Yes; the latter only if you want to treat all oids as "virtually existing" 
whether they are in the underlying DB or not.  Sort of a "sparse" 
algorithm.  If you're not doing that, then load() is strictly for data 
retrieval.

>I can absolutely see the sense in separating direct data retrieval from
>getting objects from the cache, into two separate methods.  I having
>trouble understanding how the application or Jar will know when to
>do which.

I think you misunderstand.  load() isn't an API call, it's a private, 
abstract method for subclasses.  When an attribute of a ghost is accessed, 
the ghost calls 'self._p_jar.setstate()' (by way of the C persistence 
machinery).  The setstate method then calls self.load() to load the state.

> > * new(ob) -- save new object 'ob' and return its oid (by generating it or
> > extracting it from state)
>
>What about foreign key constraints in the underlying db?  Not that I
>really use them - I think it is the application's responsibility to
>govern relationships between objects.

I presume you're talking about ensuring that the referenced object exists 
before it's referred to?  That's actually handled by way of 
'oidFor()'.  Think about it.  When you save the state for 'aPerson', it has 
to get the 'oidFor()' of all its foreign key references before it can do an 
SQL "UPDATE" to save them.  If any of them need new ID's, oidFor() will 
cause them to be created and saved *before* the update can point the 
foreign key to them.  Thus, relational integrity is guaranteed by the 
normal operation of the framework, which is just beautiful, IMHO.  :)

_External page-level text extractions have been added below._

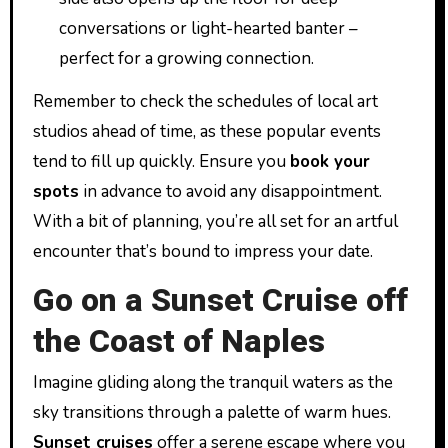
conversations or light-hearted banter –
perfect for a growing connection.
Remember to check the schedules of local art
studios ahead of time, as these popular events
tend to fill up quickly. Ensure you
book your
spots
in advance to avoid any disappointment.
With a bit of planning, you’re all set for an artful
encounter that’s bound to impress your date.
Go on a Sunset Cruise off
the Coast of Naples
Imagine gliding along the tranquil waters as the
sky transitions through a palette of warm hues.
Sunset cruises
offer a serene escape where you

By the way, remember that all of the methods listed under "Abstract 
Methods" are *private* methods, not part of the API.  The API for a jar 
consists solely of the five methods __getitem__(), newItem(), oidFor(), 
preloadState(), and flush().  And of those, only __getitem__() and 
newItem() are for the use of "higher layer" application-level code.  The 
rest are for use by other jars, which are effectively part of the same 
abstraction layer.

>I'm really glad that you put so much thought into avoiding the
>re-loading of state since that can either be the big strenth or major
>downfall of a persistence framework.

One of many lessons learned from ZPatterns, I assure you.  :)

>For those who don't know, "Jar" comes straight from your fridge.  When
>you want to preserve food, you pickle it and put it in a Jar.  The same
>goes for objects that you want to persist: you pickle it and put it in a
>Jar.  Sometimes it helps to explain what was obvious once an has since
>been forgotten.

Actually, "storage jars" for me is a reference to a Monty Python 
sketch!  But I did start with the term "jar" since the ZODB persistence 
framework has the _p_jar concept, which does come from "pickle jars" as 
used by Jim Fulton, which came from Python pickle, which I think came from 
some other language's notion of pickling.  The politically correct term for 
a jar is now a "persistent data manager", as expressed by the 
IPersistentDataManager interface and lots of references to "dm's" and "data 
manager" in the C and Python code of ZODB 4.

But I like "storage jars" better, at least as a working term.  I'm not sure 
it really belongs in the businesslike terminology of PEAK, and we might 
actually be better off calling them "Racks", as they are very close in 
concept and function to the Racks in ZPatterns.  The main difference is 
that there were no "alternate key" racks or "query" racks in ZPatterns, at 
least as a promoted concept.  Which isn't to say that nobody ever 
implemented query or alternate key racks; I'm sure they did.  There just 
weren't names for the concepts.

Anyway, a "rack" goes more with the idea of giving something an ID and 
getting back an object; I think of those motorized racks in the dry-cleaner 
shops, where you hand in your ticket, and they spin round to your 
clothes...  And if the clothes are in an opaque bag, they're like a ghost, 
but as long as the clothes are in there when you open the bag...  :)

Anyway, final terminology can wait a bit, since there's no code as yet.